LISTED ENTRIES:
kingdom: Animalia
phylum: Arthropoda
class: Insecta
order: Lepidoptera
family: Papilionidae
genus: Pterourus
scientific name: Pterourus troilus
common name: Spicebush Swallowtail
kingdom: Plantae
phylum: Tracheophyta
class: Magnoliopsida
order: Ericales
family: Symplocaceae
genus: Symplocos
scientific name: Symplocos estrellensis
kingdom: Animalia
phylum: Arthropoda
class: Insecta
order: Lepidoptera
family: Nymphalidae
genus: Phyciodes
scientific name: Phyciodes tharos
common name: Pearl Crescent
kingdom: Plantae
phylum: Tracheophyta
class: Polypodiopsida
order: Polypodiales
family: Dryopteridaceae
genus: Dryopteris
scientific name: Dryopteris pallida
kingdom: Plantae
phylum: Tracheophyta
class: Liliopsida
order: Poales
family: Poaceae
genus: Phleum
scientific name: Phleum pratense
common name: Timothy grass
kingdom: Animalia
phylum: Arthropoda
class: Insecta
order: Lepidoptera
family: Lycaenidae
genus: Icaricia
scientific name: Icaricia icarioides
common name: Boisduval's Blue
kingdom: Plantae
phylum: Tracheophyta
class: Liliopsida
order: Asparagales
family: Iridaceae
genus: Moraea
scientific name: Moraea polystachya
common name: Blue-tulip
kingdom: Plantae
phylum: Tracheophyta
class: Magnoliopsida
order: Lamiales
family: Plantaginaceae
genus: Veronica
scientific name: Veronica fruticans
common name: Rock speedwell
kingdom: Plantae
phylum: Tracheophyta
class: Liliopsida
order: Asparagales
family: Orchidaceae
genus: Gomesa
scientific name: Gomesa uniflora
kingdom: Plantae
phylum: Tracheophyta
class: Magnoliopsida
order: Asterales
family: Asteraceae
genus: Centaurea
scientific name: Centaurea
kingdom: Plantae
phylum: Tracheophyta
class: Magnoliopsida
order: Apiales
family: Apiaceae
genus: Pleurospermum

TASK DETAILS: Copy out every line of the listing above, word for word, from the one containing "common name: Pearl Crescent" down to the one containing "genus: Moraea", including both of those lines.

TASK ANSWER:
common name: Pearl Crescent
kingdom: Plantae
phylum: Tracheophyta
class: Polypodiopsida
order: Polypodiales
family: Dryopteridaceae
genus: Dryopteris
scientific name: Dryopteris pallida
kingdom: Plantae
phylum: Tracheophyta
class: Liliopsida
order: Poales
family: Poaceae
genus: Phleum
scientific name: Phleum pratense
common name: Timothy grass
kingdom: Animalia
phylum: Arthropoda
class: Insecta
order: Lepidoptera
family: Lycaenidae
genus: Icaricia
scientific name: Icaricia icarioides
common name: Boisduval's Blue
kingdom: Plantae
phylum: Tracheophyta
class: Liliopsida
order: Asparagales
family: Iridaceae
genus: Moraea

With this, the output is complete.